*Brief:* Write out the text of every entry below word for word, leaving out the pictures.

*Entries from a dataset:*
Start of Block
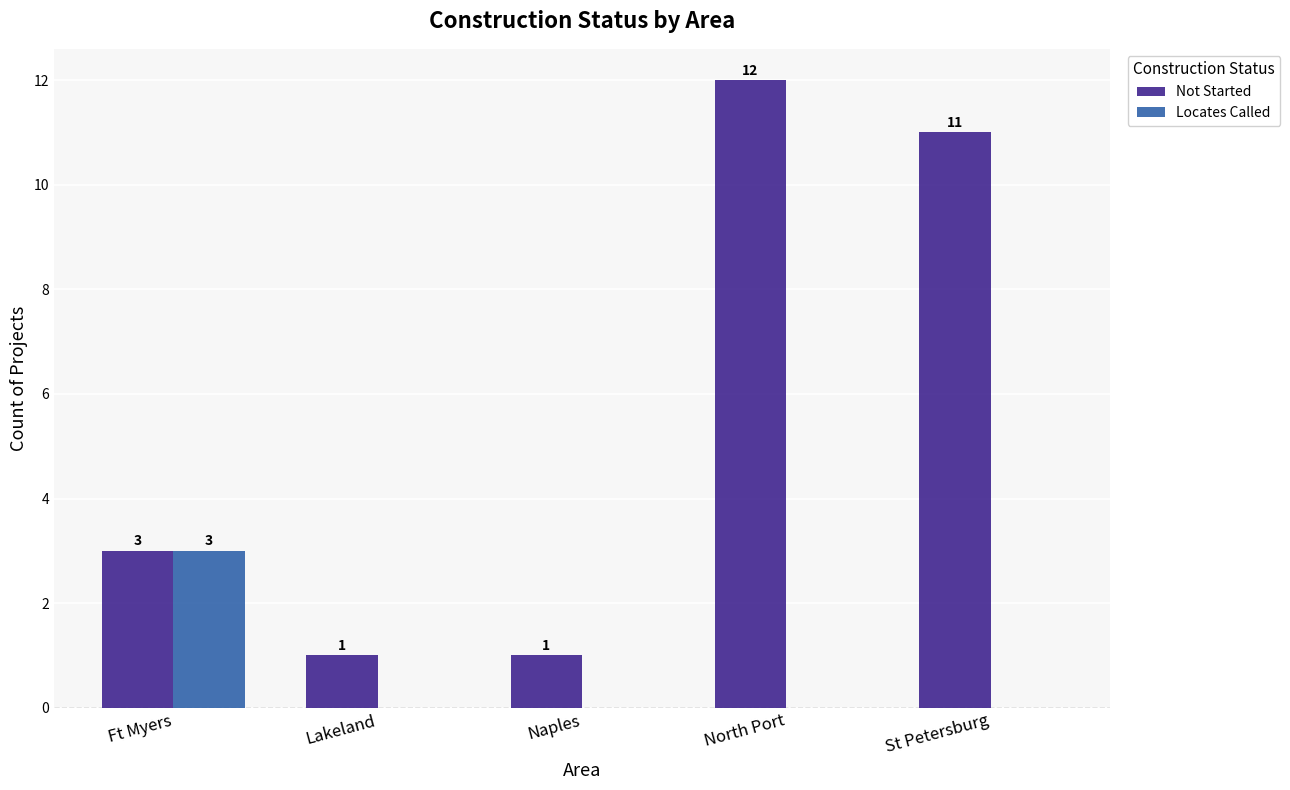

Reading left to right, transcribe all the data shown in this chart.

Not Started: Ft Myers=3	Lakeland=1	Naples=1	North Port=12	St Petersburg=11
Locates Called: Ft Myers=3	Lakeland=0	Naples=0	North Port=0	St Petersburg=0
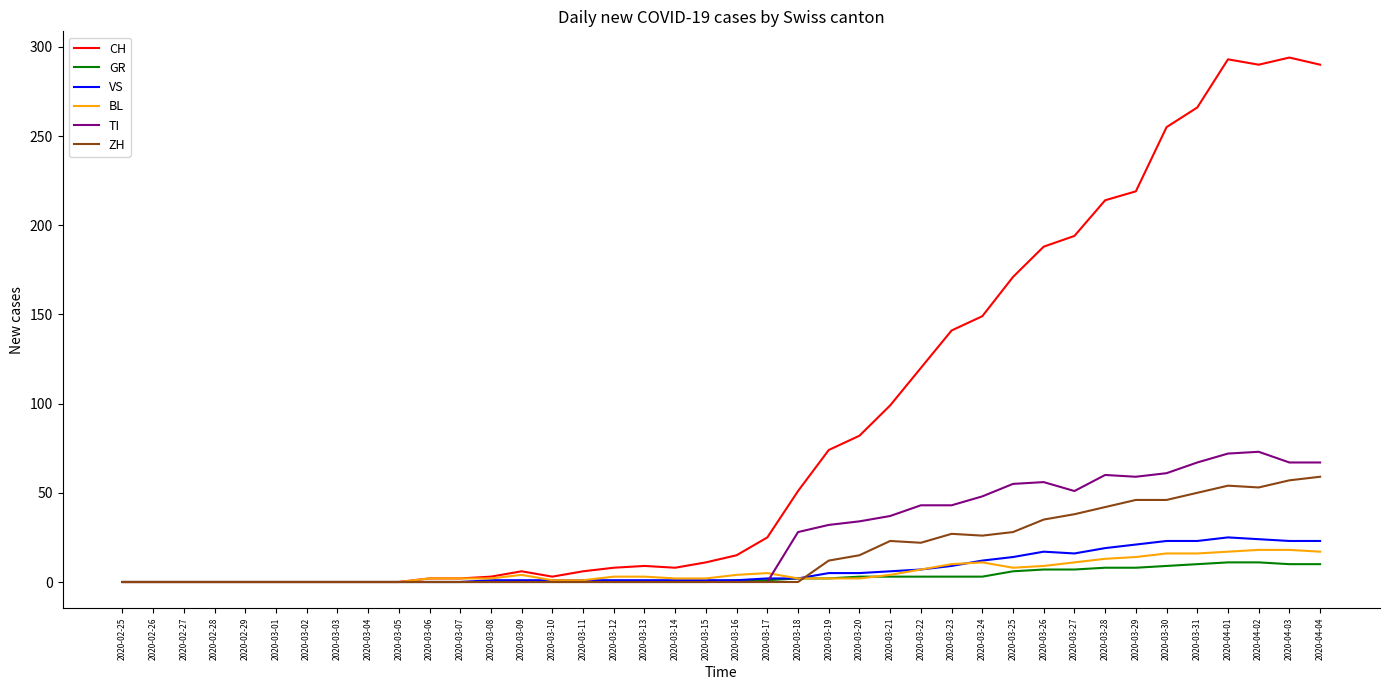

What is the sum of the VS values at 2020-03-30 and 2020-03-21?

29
End of Block
*Result of this task:*
Reading left to right, transcribe all the data shown in this chart.

Not Started: Ft Myers=3	Lakeland=1	Naples=1	North Port=12	St Petersburg=11
Locates Called: Ft Myers=3	Lakeland=0	Naples=0	North Port=0	St Petersburg=0

What is the sum of the VS values at 2020-03-30 and 2020-03-21?

29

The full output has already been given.